How to Protect Yourself from Ransomware?
Since the start of the pandemic, there has been a significant increase in ransomware attacks. According to Security Boulevard, ransomware attacks increased by 139% from the third quarter of 2019 to the third quarter of 2020.
How does ransomware work?
Ransomware is malware that encrypts files, and the attacker demands a ransom to restore access to them. Not only do attackers hold data or networks hostage, but they also threaten to publish the information they find if you do not pay them. Ransomware can access your computer in different ways.
- Phishing is most common – the victim receives an attachment that looks legitimate but can take over their computer once opened.
- Ransomware can also look for security holes and does not need to trick users.
Who does ransomware target?
Anyone can become a target of ransomware, but common targets include organizations who need to restore their files quickly, for example, government agencies. Financial services and healthcare are the two most attacked industries, and organizations with sensitive information, like law firms, can also be targeted. Organizations like universities may become targets for hackers because their databases have a lot of file sharing, and their security teams might be small. Ransomware attacks are also common for small and medium-sized businesses.
How can you protect yourself from ransomware?
You can minimize the risk or damage of ransomware by taking effective prevention and recovery measures. Preventing an attack is preferable to dealing with the consequences of a successful attack, and recovery measures during or after an attack are time-consuming and expensive. Recovering all of your lost data can be impossible.
Antivirus software
Make sure to install reputable antivirus software on your computer. If you have Windows, it is a necessity, and macOS users have also been experiencing attacks.

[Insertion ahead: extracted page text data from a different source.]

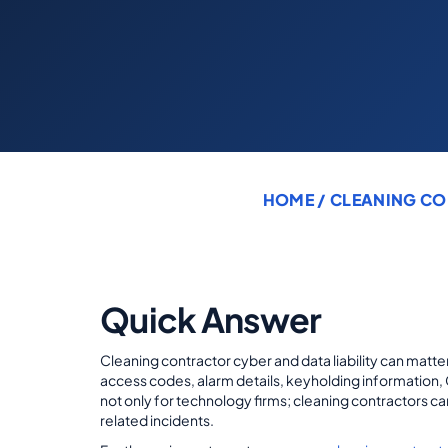
HOME
/
CLEANING CO
Quick Answer
Cleaning contractor cyber and data liability can matter
access codes, alarm details, keyholding information, 
not only for technology firms; cleaning contractors can
related incidents.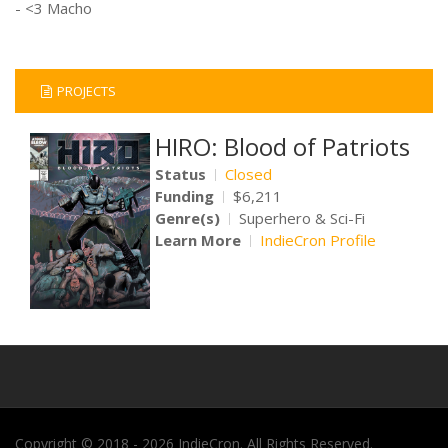
- <3 Macho
PROJECTS
HIRO: Blood of Patriots
Status
Closed
Funding
$6,211
Genre(s)
Superhero & Sci-Fi
Learn More
IndieCron Profile
Copyright © 2018 - 2026 IndieCron. All Rights Reserved.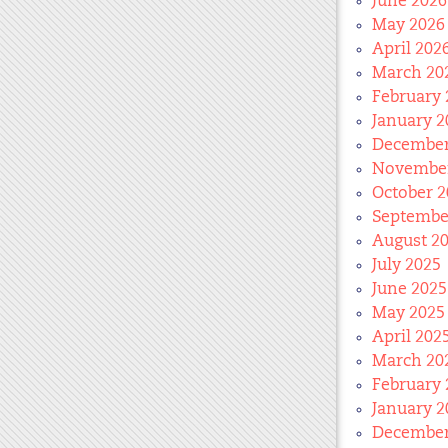
June 2026
May 2026
April 202
March 20
February 
January 2
December
November
October 2
Septembe
August 2
July 2025
June 2025
May 2025
April 202
March 20
February 
January 2
December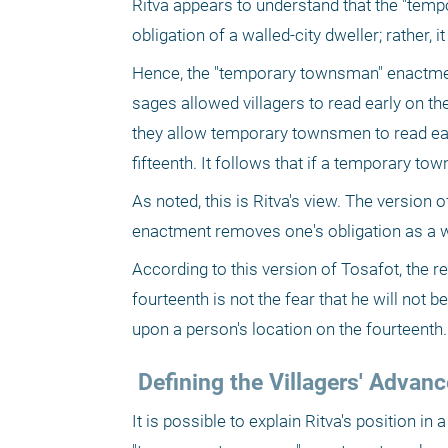
Ritva appears to understand that the "tem
obligation of a walled-city dweller; rather,
Hence, the "temporary townsman" enactment 
sages allowed villagers to read early on th
they allow temporary townsmen to read early
fifteenth. It follows that if a temporary t
As noted, this is Ritva's view. The version
enactment removes one's obligation as a wa
According to this version of Tosafot, the re
fourteenth is not the fear that he will not be
upon a person's location on the fourteenth.
 Defining the Villagers' Adva
It is possible to explain Ritva's position i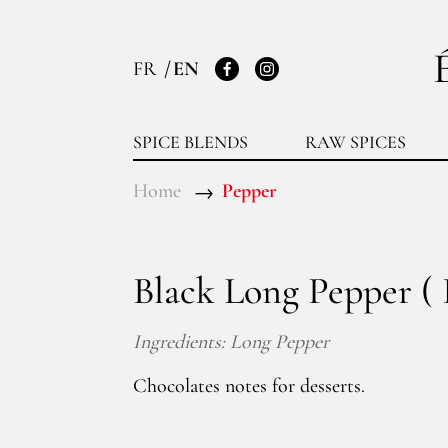
FR
EN
Facebook
Instagram
SPICE BLENDS
RAW SPICES
Home
Pepper
Black Long Pepper ( 
Ingredients: Long Pepper
Chocolates notes for desserts.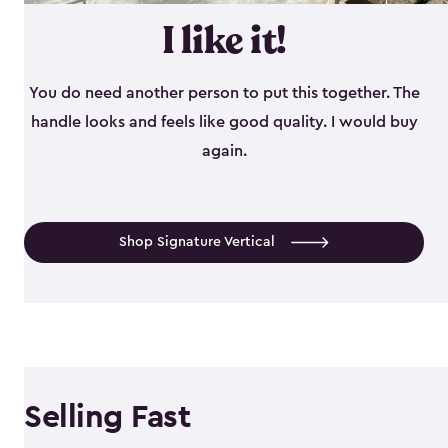
I like it!
You do need another person to put this together. The
handle looks and feels like good quality. I would buy
again.
Shop Signature Vertical
Selling Fast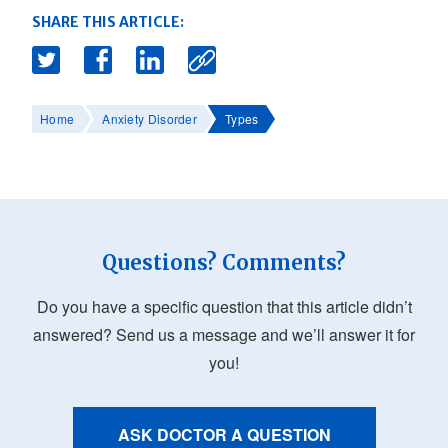
SHARE THIS ARTICLE:
Home
Anxiety Disorder
Types
Questions? Comments?
Do you have a specific question that this article didn’t
answered? Send us a message and we’ll answer it for
you!
ASK DOCTOR A QUESTION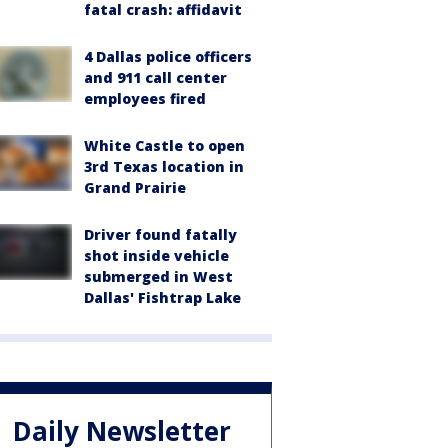
fatal crash: affidavit
4 Dallas police officers
and 911 call center
employees fired
White Castle to open
3rd Texas location in
Grand Prairie
Driver found fatally
shot inside vehicle
submerged in West
Dallas' Fishtrap Lake
Daily Newsletter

Your antivirus software should support behaviour-based ransomware and heuristic analysis. This means that it can detect and block suspicious activity and not just virus signatures. You should update antivirus databases daily. Antivirus software should provide:
- Protection against unauthorized file modification and access for specific folders
- Detection of suspicious file encryption processes
- Exploit protection
- Real-time protection
Email protection
Email is a popular way to spread ransomware to other computers and across the network. Anti-spam and anti-malware filters should be configured on email servers to prevent users from receiving malicious links or attachments in emails. They can send warning messages or delete harmful files before they reach you. Filter configurations should be updated regularly.
Security patches
Install security patches for applications and operating systems to prevent vulnerabilities that allow ransomware attacks. Vulnerabilities can spread ransomware across a network, and you can help prevent it with automatic updates.
Restrict permissions
Give permissions only to users who need the data for their work. If a user backs up data as part of their work, create a separate account and separate backup repository. This improves ransomware protection and reduces the risk of unauthorized access.

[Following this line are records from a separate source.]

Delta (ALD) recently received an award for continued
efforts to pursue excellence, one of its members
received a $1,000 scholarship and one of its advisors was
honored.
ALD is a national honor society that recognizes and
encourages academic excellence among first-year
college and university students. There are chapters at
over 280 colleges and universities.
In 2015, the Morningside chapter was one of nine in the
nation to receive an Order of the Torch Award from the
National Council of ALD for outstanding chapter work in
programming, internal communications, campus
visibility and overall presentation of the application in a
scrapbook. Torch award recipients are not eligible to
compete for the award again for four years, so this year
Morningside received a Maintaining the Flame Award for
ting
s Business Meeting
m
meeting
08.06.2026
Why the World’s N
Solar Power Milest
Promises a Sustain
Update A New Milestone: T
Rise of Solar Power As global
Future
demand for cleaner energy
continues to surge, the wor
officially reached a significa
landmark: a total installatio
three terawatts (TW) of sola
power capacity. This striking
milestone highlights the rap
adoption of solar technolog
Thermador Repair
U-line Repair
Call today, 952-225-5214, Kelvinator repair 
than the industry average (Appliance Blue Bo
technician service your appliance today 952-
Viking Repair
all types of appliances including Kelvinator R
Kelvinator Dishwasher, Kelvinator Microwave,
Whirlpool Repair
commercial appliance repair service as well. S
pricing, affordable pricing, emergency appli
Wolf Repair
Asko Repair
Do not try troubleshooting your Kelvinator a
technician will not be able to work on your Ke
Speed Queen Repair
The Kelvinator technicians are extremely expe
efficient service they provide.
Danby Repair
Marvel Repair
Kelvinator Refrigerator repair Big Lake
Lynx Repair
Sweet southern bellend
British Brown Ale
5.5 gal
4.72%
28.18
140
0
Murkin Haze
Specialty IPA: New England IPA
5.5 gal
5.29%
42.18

Do not provide personal information
Emails, phone calls, text messages, and instant messages can be attempts to gain information for attacks or trick you into installing malware. Sometimes phishers will try to impersonate your IT department. Always check with your IT department if you receive any suspicious messages or requests.
Back up your data
Backing up your data is one of the most important things to minimize the damage if ransomware infiltrates your system. Recovering data from a backup is the most effective way to get it back and is much more efficient than finding and using a decryption tool.

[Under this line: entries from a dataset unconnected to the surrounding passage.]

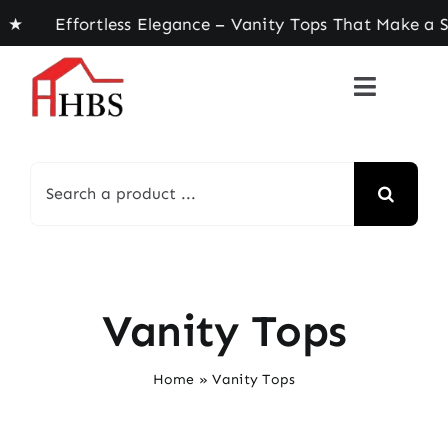
Skip
ortless Elegance – Vanity Tops That Make a State
to
content
Search
for:
Vanity Tops
Home
»
Vanity Tops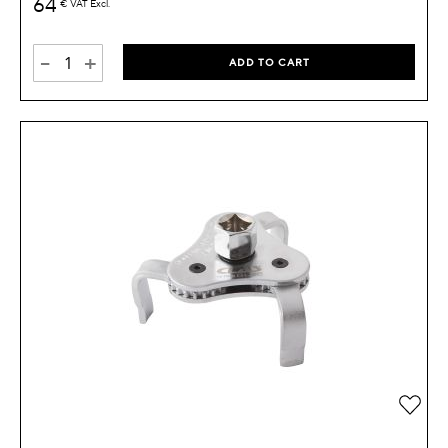
64
€
VAT Excl.
-
+
ADD TO CART
Add 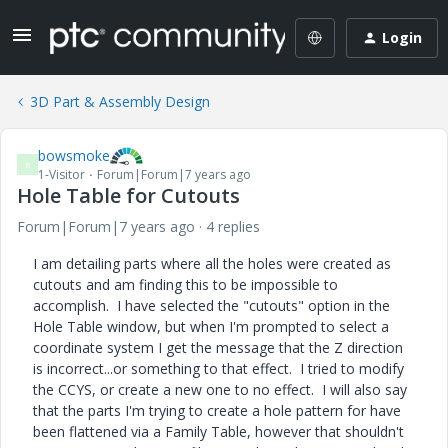
Login
3D Part & Assembly Design
bowsmoke
B
1-Visitor
Forum|Forum|7 years ago
Hole Table for Cutouts
Forum|Forum|7 years ago
4 replies
I am detailing parts where all the holes were created as
cutouts and am finding this to be impossible to
accomplish. I have selected the "cutouts" option in the
Hole Table window, but when I'm prompted to select a
coordinate system I get the message that the Z direction
is incorrect...or something to that effect. I tried to modify
the CCYS, or create a new one to no effect. I will also say
that the parts I'm trying to create a hole pattern for have
been flattened via a Family Table, however that shouldn't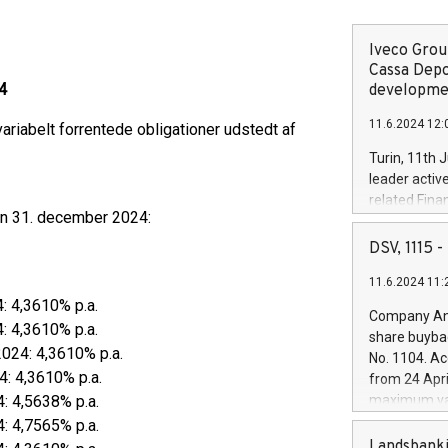
Iveco Group
Cassa Depo
4
developmen
11.6.2024 12:
ariabelt forrentede obligationer udstedt af
Turin, 11th 
leader activ
related Fina
den 31. december 2024:
facility of 1
creation of 
DSV, 1115
and innovati
11.6.2024 11:
Iveco Group 
4: 4,3610% p.a.
the field of 
Company Ann
autonomous d
4: 4,3610% p.a.
share buyba
increasing ef
2024: 4,3610% p.a.
No. 1104. Ac
financed inv
4: 4,3610% p.a.
from 24 Apri
be made by I
4: 4,5638% p.a.
maximum val
(EXM: IVG) i
shares, corr
4: 4,7565% p.a.
business and
commenceme
Landsbanki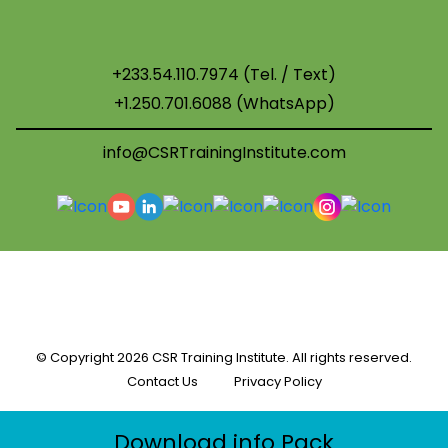
+233.54.110.7974 (Tel. / Text)
+1.250.701.6088 (WhatsApp)
info@CSRTrainingInstitute.com
© Copyright
2026 CSR Training Institute. All rights reserved.
Contact Us
Privacy Policy
Download info Pack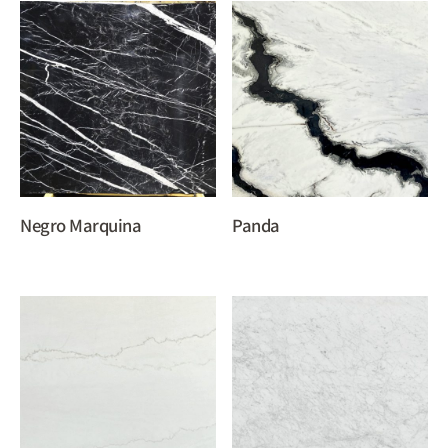
Negro Marquina
Panda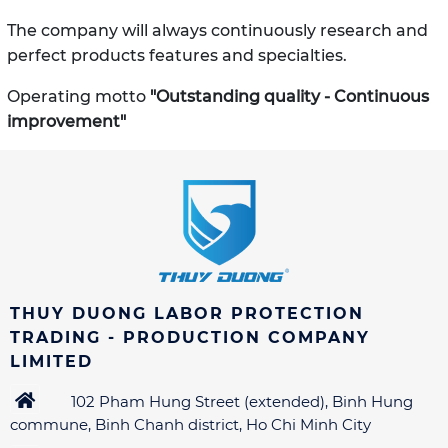
The company will always continuously research and
perfect products
features and specialties.
Operating motto
"Outstanding quality - Continuous
improvement"
THUY DUONG LABOR PROTECTION
TRADING - PRODUCTION COMPANY
LIMITED
102 Pham Hung Street (extended), Binh Hung
commune, Binh Chanh district, Ho Chi Minh City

- Store data backups where they cannot be accessed by ransomware.
- Have a production copy, one stored off-site (like to a cloud), and an offline copy if possible.
Should you pay the ransom?
Losing a significant amount of data can stop business operations and can bankrupt businesses. But paying ransoms incentivizes future attacks, and there is no guarantee that your data will be restored. It is best to do everything you can to prevent an attack and be prepared if it does happen.